_ASSIGNMENT_
Write what comes next in the patent text on the load sheave, spindle and hub mechanism, starting right after its final sentence.

BRIEF DESCRIPTION OF THE DRAWINGS
[0016] Figure 1 is a vertical sectional view of the principal mechanism of the first embodiment
of the invention.
[0017] Figure 2 is a partial front view of the first embodiment of the invention showing
the relative positions of the hub, spindle and associated parts during a winding operation.
[0018] Figure 3 is a partial front view of the first embodiment of the invention showing
the relative positions of the hub, spindle and associated parts when the mechanism
is set for free running.
[0019] Figure 4 is a sectional view taken along lines IV-IV of Figure 2.
[0020] Figure 5 is a sectional view taken along lines V-V of Figure 3.
[0021] Figure 6 is a view of the second embodiment of the invention shown during a winding
operation, said view corresponding in all other respects to the view of the first
embodiment of the invention shown in Figure 2.
[0022] Figure 7 is a view of the third embodiment of the invention shown during a winding
operation, said view corresponding in all other respects to the view of the first
embodiment of the invention shown in Figure 2.
[0023] Figure 8 is a view of the third embodiment of the invention shown when the mechanism
is set for free running, said view corresponding in all other respects to the view
shown in Figure 3.
[0024] Figure 9 is a view of the fourth embodiment of the invention shown during a winding
operation, said view corresponding in all other respects to the view of the first
embodiment of the invention shown in Figure 2.
[0025] Figure 10 is a view of the fourth embodiment of the invention shown when the mechanism
is set for free running, said view corresponding in all other respects to the view
shown in Figure 3.
[0026] Figures 11 is a view of the fifth embodiment of the invention shown during a winding
operation, said view corresponding in all other respects to the view of the first
embodiment of the invention shown in Figure 2.
[0027] Figure 12 is a view of the fifth embodiment of the invention shown when the mechanism
is set for free running, said view corresponding in all other respects to the view
shown in Figure 3.
DETAILED DESCRIPTION OF THE PREFERRED EMBODIMENTS
[0028] Figures 1 through 5 illustrate the first embodiment of the invention. In Figure 1,
1 is the main framework, 2 is a load sheave fitted to the main framework 1 in such
a way as to enable it to rotate freely, 3 is a load chain which loops over said load
sheave 2, 4 is a spindle which is fitted to the main framework 1 in such a way as
to enable it to rotate freely and which also has a threaded section 4a at one end
and a spindle gear 4b at the other end, said spindle gear 4b engaging the load sheave
2 gear 2a through the medium of a set of reduction gears G. 5 is a disc-shaped hub
with a threaded hole in the center into which is screwed the externally threaded section
4a of the aforementioned spindle 4. Said hub 5 incorporates a friction plate 5b, a
switch gear 5a and a boss 5c on the outer surface. In this case, the outer surface
of the hub 5 also acts as a knob to enable the manual rotation of the hub 5. This
knob could just as easily be made entirely separate and subsequently fitted to the
outer surface of said hub 5. 6 is a fixed friction plate secured to the spindle 4.

_DATASET EXCERPTS_
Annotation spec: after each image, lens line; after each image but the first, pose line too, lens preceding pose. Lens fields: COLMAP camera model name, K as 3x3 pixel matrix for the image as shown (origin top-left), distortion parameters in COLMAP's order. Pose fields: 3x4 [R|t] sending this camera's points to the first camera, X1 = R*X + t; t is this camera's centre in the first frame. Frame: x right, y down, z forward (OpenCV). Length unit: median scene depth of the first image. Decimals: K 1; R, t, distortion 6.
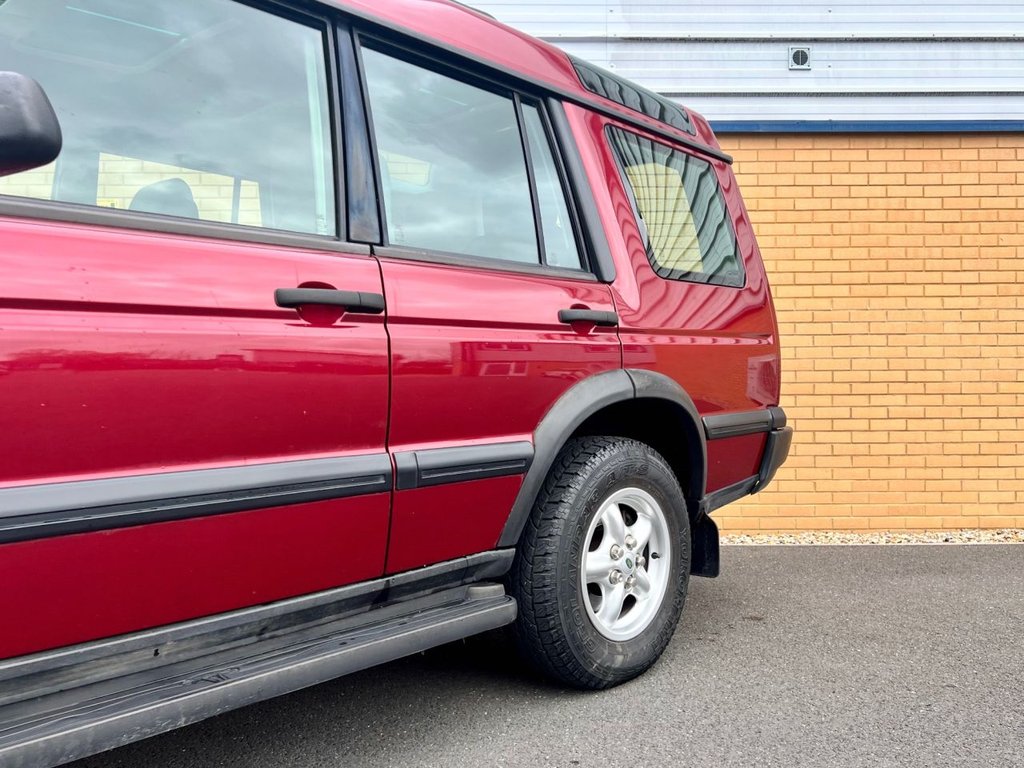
lens RADIAL K [[877.8, 0, 591.2], [0, 877.8, 408.5], [0, 0, 1]] dist [0.043955, -0.047790]
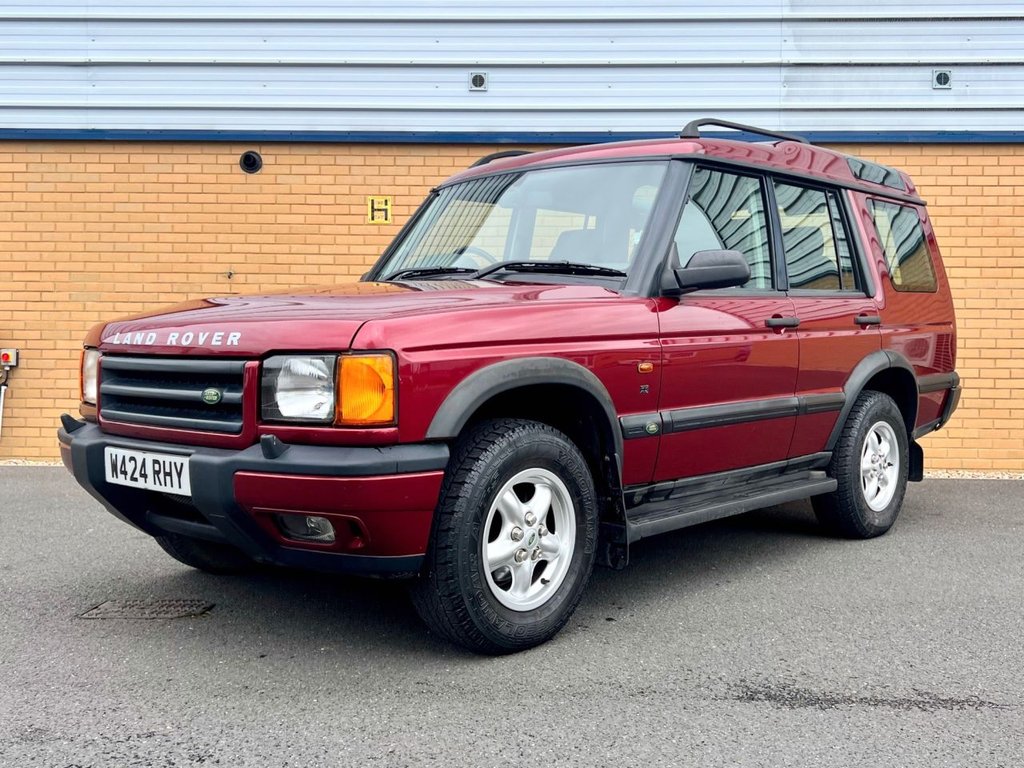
lens RADIAL K [[1061.0, 0, 515.8], [0, 1061.0, 378.4], [0, 0, 1]] dist [0.102404, -0.218003]
pose [[0.998144, 0.016788, -0.058538, -0.256891], [-0.015386, 0.999586, 0.024311, -0.014276], [0.058922, -0.023365, 0.997989, -0.516179]]
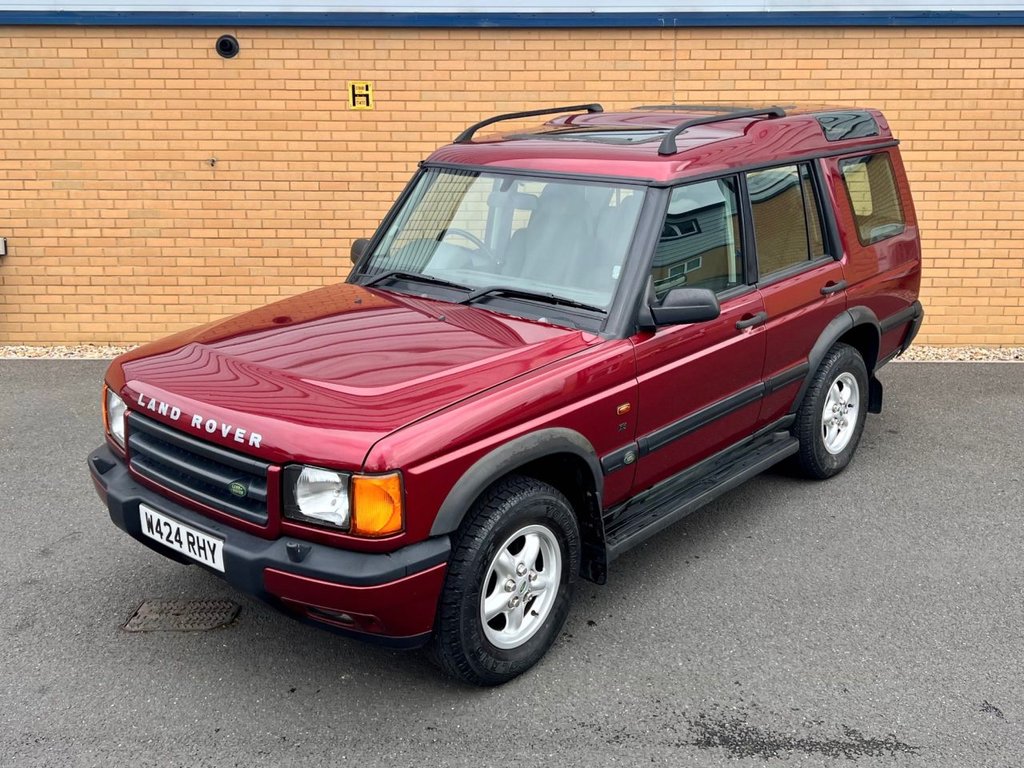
lens RADIAL K [[1097.7, 0, 523.1], [0, 1097.7, 302.6], [0, 0, 1]] dist [0.104793, -0.237986]
pose [[0.999409, 0.012600, -0.031988, -0.261160], [-0.005871, 0.979302, 0.202320, -0.243018], [0.033875, -0.202013, 0.978797, -0.582381]]
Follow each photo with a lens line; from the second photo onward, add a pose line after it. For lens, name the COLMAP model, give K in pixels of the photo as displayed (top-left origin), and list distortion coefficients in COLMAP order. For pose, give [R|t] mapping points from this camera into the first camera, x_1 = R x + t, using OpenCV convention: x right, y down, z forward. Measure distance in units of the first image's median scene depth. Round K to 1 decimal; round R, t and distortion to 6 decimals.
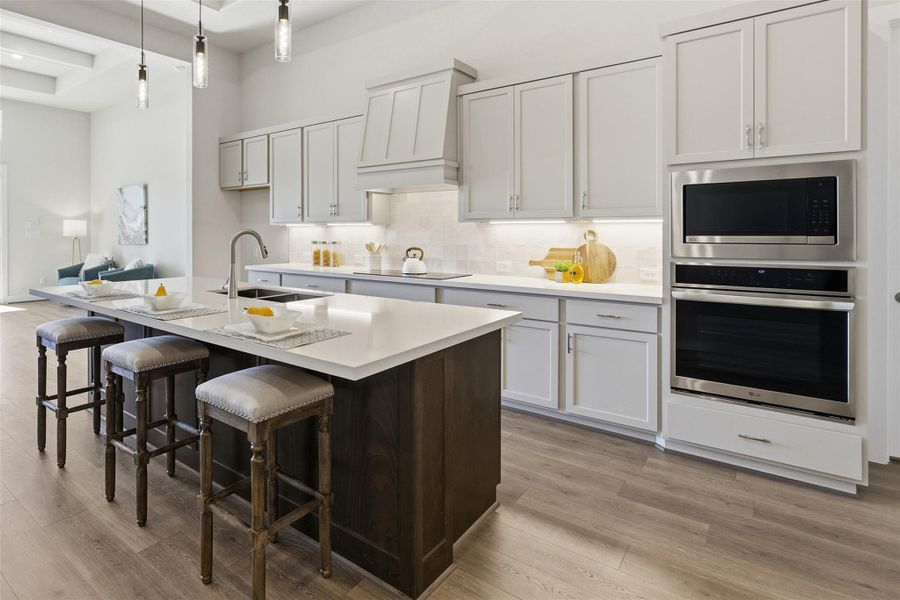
lens RADIAL K [[489.6, 0, 359.8], [0, 489.6, 231.7], [0, 0, 1]] dist [-0.003640, 0.001829]
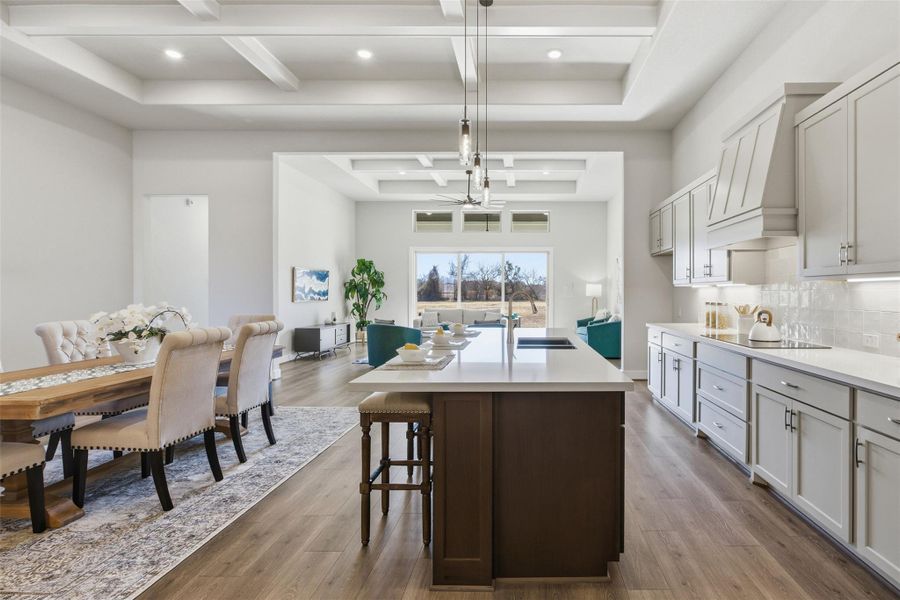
lens RADIAL K [[435.6, 0, 512.8], [0, 435.6, 292.6], [0, 0, 1]] dist [-0.009071, 0.002823]
pose [[0.639684, 0.002657, -0.768633, 0.456203], [-0.004016, 0.999992, 0.000114, 0.001296], [0.768628, 0.003014, 0.639690, 0.174432]]
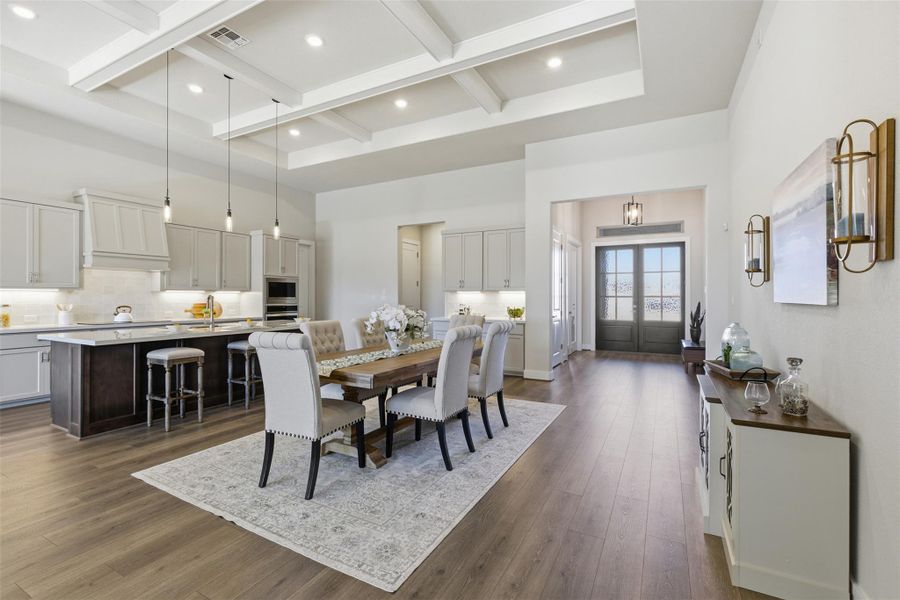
lens RADIAL K [[409.6, 0, 459.5], [0, 409.6, 294.1], [0, 0, 1]] dist [-0.007766, 0.003982]
pose [[-0.226630, 0.003424, 0.973975, -1.571282], [-0.003969, 0.999982, -0.004439, -0.004894], [-0.973973, -0.004871, -0.226612, 0.260551]]
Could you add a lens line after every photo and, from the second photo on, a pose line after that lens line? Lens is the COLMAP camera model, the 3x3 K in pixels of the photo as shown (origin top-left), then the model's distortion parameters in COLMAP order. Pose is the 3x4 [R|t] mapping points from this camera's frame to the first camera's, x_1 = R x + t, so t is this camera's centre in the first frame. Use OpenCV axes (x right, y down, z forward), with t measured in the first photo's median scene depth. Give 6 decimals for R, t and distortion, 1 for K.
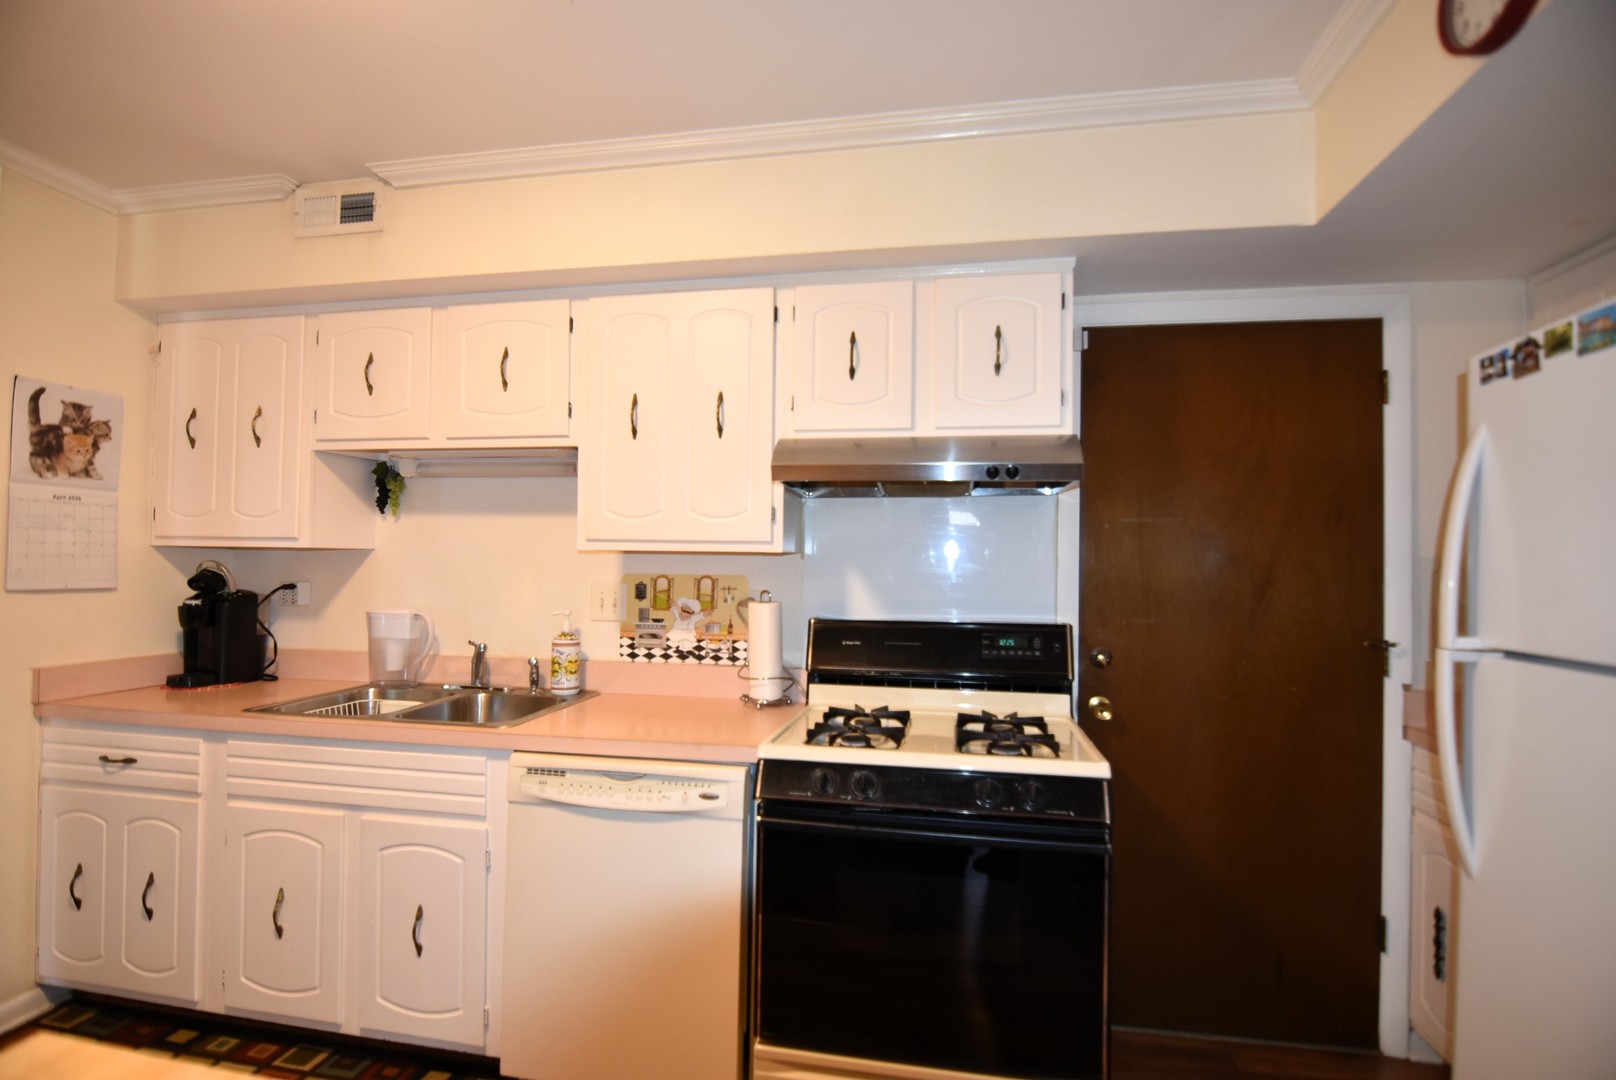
lens RADIAL K [[786.7, 0, 807.1], [0, 786.7, 541.7], [0, 0, 1]] dist [-0.007791, -0.009952]
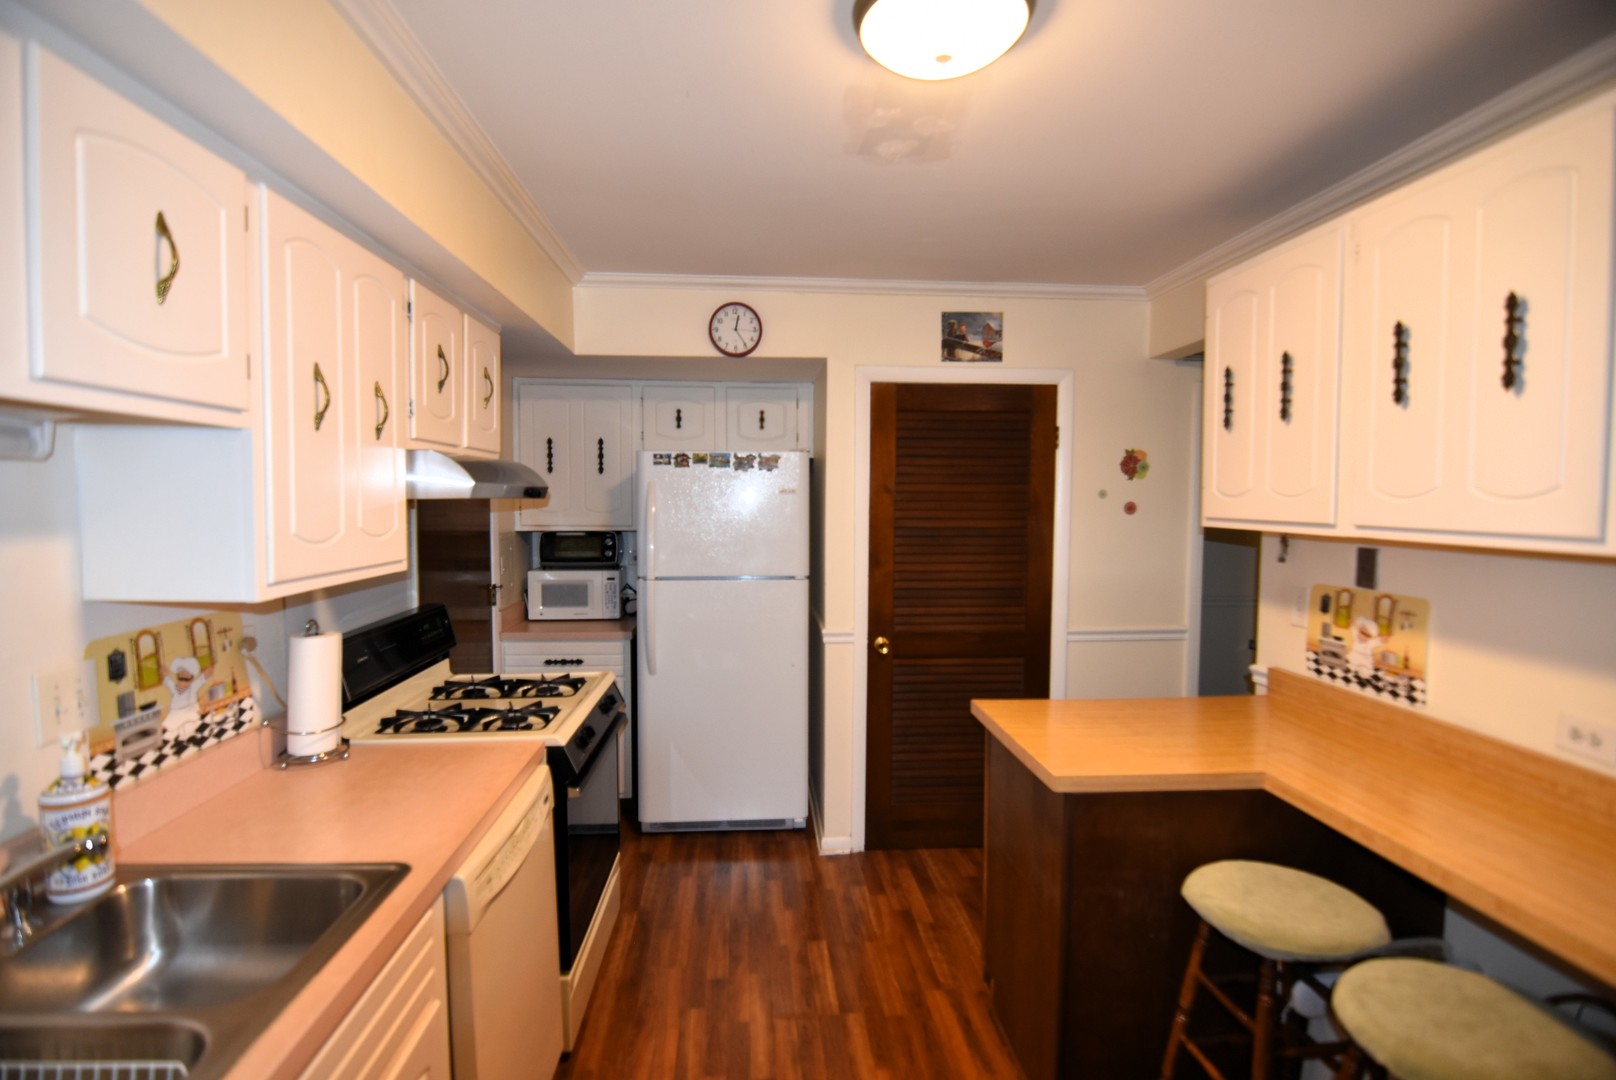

_WRITTEN RESPONSE_
A ratchet gear 7 and one or more brake linings 8 are mounted in such a way as to allow
them to rotate and slide freely on the spindle 4 in between the aforementioned friction
plate 5b and the fixed friction plate 6. The ratchet gear 7 and the brake linings
8 can be tightened or eased by rotating the hub 5 manually in order to vary the size
of the gap between the fixed friction plate 6 and said hub 5.
[0029] Also in Figure 1, 7a is a pair of ratchet pawls that are fitted to the main framework
1 and that engage the aforementioned ratchet gear 7, and 9 is a lever that is fitted
in such a way that it pivots about the spindle 4. 10 is a knob for switching between
a winding operation and a free running operation, which is fitted to the lever 9 in
such a way as to enable it to rotate freely and which has a U shaped switch claw 10a
on its inside end that engages the aforementioned switch gear 5a of the hub 5. 11
is a plate spring shaped like a fan, as shown in Figure 2, and secured to the spindle
4 in such a way that it is able to rotate around said spindle 4, said plate spring
11 and the aforementioned boss 5c together comprising a position locking mechanism.
[0030] Figure 2 shows a condition in which the hub 5 has been rotated in a clockwise direction
to screw it onto the spindle 4. In this condition, the boss 5c makes pressure contact
with the plate spring 11, as shown in Figure 4, in such a way that boss 5c is able
to slide against said plate spring 11. Figure 3 shows the hub 5 moved manually counterclockwise
through a few degrees and then set at a prescribed lock position. The counterclockwise
movement of the hub serves to disengage the boss 5c from the plate spring 11, as shown
in Figure 5, and allows it to come to rest against the counterclockwise edge of said
spring 11, thereby temporarily preventing the hub from rotating back in a clockwise
direction.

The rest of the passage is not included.